10 mars 2008
autoportraits adolescents 5
Soyez sympas, rembobinez
Selon la rumeur je m'attendais avec "Soyez sympas, rembobinez" le dernier film de Gondry qui est affublé d'un titre assez laid qui ne retrouve pas complètement la richesse de celui en anglais, à retrouver mon rire d'enfant que j'avais en découvrant les vieux burlesques de Laurel et Hardy. Au lieu de cela, je me suis retrouvé devant une fable à la Capra, mâtinée de Lubitch, mais tout de même assez mal foutue.... Ce qui n'est déjà pas si mal, même si le dernier opus de Gondry est inférieur à ses deux précédents. Le film pêche surtout par son montage qui ne sait pas donner du rythme au film que paradoxalement j'ai trouvé trop court. D'une manière incompréhensible Gondry a intégré à son montage final que peu d'images des films "suédés (pour le pitch du film je vous renvoie à votre gazette habituelle), voilà un néologisme qui devrait avoir un bel avenir... Ce manque est d'autant plus incompréhensible qu'elles ont été tournées et que l'on peut s'en régaler sur le site du film . Cette aberration a pour résultat de déséquilibrer le film le tirant plus vers la comédie sentimentale que vers le burlesque. Le film, comme toujours chez Gondry, fourmille d'inventions visuelles mais elles sont au service d'un scénario un peu mince. Il reste le maître du "low-tech" (par opposition à high-tech), une esthétique revendiquée du bricolage en totale opposition aux effets spéciaux hollywoodiens. Comme l'illustre cette déclaration du cinéaste: << L'image de synthèse, il faut l'employer avec parcimonie.

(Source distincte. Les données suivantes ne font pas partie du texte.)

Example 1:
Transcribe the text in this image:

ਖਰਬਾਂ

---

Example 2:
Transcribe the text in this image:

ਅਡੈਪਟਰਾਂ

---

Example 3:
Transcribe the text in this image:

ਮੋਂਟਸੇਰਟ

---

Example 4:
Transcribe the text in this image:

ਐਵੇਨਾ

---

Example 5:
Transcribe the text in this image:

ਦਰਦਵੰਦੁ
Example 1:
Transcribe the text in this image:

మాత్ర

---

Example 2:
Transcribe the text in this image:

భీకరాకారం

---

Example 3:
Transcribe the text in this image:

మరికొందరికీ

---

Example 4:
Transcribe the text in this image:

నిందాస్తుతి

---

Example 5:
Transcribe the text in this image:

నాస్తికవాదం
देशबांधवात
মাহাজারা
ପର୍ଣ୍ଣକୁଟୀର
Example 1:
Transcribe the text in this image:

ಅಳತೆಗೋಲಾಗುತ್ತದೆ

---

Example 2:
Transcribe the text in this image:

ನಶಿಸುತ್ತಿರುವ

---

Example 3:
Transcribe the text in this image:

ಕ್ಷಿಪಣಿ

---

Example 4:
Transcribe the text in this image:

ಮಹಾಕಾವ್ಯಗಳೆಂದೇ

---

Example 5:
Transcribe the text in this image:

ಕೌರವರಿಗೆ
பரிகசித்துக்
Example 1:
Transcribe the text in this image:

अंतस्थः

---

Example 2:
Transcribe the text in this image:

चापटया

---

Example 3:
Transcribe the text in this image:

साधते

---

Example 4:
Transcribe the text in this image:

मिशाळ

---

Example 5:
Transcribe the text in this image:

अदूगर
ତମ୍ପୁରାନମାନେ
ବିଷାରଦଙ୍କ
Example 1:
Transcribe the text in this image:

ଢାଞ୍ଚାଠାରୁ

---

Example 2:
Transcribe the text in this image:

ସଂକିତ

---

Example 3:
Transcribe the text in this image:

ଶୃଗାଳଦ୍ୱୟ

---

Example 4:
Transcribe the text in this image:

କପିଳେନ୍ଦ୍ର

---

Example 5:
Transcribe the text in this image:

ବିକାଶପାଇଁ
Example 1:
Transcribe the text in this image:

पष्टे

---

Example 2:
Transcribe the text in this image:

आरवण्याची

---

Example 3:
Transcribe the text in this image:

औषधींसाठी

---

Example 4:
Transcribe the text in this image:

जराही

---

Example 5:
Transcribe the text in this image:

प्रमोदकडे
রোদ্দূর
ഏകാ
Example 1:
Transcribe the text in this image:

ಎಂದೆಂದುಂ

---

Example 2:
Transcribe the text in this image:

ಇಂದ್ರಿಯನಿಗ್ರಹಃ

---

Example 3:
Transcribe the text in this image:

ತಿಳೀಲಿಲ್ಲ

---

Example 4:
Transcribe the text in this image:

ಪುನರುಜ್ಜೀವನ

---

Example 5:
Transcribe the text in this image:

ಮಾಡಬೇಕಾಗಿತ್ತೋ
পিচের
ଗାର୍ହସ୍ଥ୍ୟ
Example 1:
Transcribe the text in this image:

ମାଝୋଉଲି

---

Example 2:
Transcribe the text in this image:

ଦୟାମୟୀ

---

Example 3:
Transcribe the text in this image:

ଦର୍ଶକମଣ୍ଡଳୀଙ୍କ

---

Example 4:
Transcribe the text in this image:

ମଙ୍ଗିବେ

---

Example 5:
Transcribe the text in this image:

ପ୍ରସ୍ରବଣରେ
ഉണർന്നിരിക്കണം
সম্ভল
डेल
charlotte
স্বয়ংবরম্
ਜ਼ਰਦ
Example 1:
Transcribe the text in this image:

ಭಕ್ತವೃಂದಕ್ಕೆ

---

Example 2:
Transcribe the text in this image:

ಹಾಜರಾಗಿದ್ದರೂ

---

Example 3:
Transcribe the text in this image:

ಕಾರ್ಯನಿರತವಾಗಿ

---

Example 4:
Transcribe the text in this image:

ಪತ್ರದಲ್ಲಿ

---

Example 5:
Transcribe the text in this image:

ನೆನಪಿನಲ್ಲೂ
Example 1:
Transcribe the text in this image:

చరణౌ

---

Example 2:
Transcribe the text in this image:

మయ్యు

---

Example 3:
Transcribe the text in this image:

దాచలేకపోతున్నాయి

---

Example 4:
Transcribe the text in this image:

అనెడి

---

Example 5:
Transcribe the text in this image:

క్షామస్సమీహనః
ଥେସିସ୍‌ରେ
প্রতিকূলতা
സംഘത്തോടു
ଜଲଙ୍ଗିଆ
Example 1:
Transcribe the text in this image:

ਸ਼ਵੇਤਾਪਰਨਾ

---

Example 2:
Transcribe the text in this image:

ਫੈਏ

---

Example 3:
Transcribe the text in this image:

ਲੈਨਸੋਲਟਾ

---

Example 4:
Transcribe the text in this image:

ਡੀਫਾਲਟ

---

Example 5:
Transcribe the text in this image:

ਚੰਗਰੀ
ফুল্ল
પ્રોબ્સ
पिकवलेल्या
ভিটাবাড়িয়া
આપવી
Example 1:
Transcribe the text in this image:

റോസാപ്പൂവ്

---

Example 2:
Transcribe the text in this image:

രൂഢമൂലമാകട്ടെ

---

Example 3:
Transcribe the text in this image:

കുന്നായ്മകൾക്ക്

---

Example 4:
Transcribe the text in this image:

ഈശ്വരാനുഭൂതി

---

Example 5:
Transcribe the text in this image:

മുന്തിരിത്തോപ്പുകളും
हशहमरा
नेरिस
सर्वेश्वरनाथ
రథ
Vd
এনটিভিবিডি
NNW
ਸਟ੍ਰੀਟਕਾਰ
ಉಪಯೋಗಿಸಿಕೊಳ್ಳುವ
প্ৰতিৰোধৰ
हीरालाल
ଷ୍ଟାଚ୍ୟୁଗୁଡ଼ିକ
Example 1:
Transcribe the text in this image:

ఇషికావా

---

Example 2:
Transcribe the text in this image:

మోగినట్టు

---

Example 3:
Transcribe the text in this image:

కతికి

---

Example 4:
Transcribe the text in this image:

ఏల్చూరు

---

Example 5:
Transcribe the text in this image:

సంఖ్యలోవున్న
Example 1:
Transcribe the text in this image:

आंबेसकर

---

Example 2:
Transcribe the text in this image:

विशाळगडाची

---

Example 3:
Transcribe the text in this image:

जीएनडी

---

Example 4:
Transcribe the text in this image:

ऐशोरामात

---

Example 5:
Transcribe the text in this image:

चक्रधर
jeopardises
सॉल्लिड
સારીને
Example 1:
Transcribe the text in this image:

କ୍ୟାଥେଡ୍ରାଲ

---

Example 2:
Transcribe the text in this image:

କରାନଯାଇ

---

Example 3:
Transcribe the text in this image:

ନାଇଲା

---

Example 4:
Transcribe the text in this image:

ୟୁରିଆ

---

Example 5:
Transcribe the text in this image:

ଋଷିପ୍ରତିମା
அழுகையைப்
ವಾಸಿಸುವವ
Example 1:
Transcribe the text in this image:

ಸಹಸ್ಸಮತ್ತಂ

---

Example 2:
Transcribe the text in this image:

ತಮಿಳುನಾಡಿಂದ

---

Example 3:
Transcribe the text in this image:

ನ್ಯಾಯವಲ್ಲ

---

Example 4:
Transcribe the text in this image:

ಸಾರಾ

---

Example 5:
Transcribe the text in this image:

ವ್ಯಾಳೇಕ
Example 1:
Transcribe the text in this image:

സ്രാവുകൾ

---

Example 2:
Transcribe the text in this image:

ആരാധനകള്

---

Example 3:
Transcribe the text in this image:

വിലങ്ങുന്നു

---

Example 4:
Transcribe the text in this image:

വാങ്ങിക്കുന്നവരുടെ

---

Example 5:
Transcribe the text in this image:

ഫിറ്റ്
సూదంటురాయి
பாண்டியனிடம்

Quand les cinéastes utilisent des fonds bleus pour éviter aux acteurs d'avoir à se rendre dans la ville où se situe l'action, cela montre surtout un manque d'engagement de la part de ces acteurs!.. l'idéal est de faire un mélange de choses qu'on fabrique soi-même qui ont la densité et le poids de la vraie matière, et des ajouts en 3D qui ne serait pas réalisable autrement. >>.
Malheureusement, sans doute par crainte d'alourdir son film, Gondry rechigne à exploiter à fond ses multiples et souvent très poétiques idées, comme par exemple celle de remplacer les touches d'un piano par des doigts d'enfants, alternant noirs et blancs. Il affaiblit ses gags parfois par un choix discutable d'optique (il y a peu de gros plans dans le film) comme celui dans lequel Jack Black, magnétisé, est irrésistiblement attiré par les masses métalliques et se retrouve collé sur un grillage. Un gros plan aurait été hilarant au lieu de cela, on ne voit la péripétie que de loin comme si Gondry avait peur de s'approcher de son acteur principale qui est parfait comme le reste de la distribution. Certaines séquences pâtissent de n'être pas à inserrer à leur juste place telle celle où l'urine de Jack Black magnétisée et corrosive, s'écoulant dans le caniveau, attire les pots d'échappement des automobiles en stationnement. Elle est placée trops loin de l'origine du gag.
Après son préhambule astucieux, le cinéaste peine également à tenir son fil rouge, la légende de Fats Waller que l'on aurait aimé plus présent dans la B.O.
Alors que Gondry, extraordinaire casting man, avait diriger de main de maitre dans des contre-emplois Jim Carrey dans "Eternal Sunshine" et Bernal dans "la science des rêves", dans "Soyez sympas rembobinez il est un peu timoré. Il n'exploite pas entièrement l'extraordinaire potentiel comique de Jack Black et ne donne pas grand chose à faire à Mia Farow que l'on a grand plaisir à retrouver dans un film qui a quelques parentés avec l'un des somment allenien qu' est La rose pourpre du Caire, et encore noins à Sigourney Weaver.
Le film suggère que tout le monde peut faire son film dans sa cuisine et dans son jardin, acclimatant au cinéma la vieux slogan bobo-libertaire, "tous artistes", une vieille lune qui a nourri bien des illusions et fait déjà beaucoup de mal au beau.
On pourrait qualifier le film de Gondry par la sentence mi figue mi raisin que l'on l'écrivait, il y a longtemps, parfois sur mes copies d'écolier: peu mieux faire.